**Your assignment**
Below are the entries; count how many lines contain the word "begin" and reply with that number alone.

**Exercise materials**
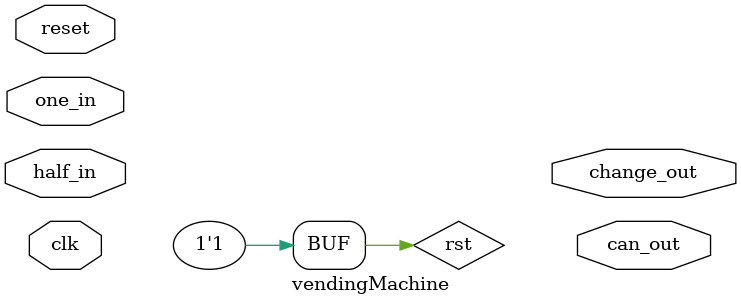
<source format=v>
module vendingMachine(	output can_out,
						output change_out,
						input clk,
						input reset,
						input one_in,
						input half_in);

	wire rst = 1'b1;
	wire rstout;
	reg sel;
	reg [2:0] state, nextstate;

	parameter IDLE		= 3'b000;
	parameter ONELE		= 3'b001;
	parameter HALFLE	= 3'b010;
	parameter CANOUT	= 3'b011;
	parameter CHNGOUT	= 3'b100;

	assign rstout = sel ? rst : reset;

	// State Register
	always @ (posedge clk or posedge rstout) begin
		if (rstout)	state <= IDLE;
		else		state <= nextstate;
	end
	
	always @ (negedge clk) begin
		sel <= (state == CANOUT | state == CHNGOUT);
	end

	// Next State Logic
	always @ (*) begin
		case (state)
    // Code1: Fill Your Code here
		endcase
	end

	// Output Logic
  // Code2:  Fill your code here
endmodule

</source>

* * *

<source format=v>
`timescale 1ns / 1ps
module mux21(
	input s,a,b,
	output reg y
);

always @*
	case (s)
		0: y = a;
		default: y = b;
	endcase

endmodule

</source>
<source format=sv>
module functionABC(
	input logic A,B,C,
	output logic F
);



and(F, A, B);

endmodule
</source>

**Task result**
3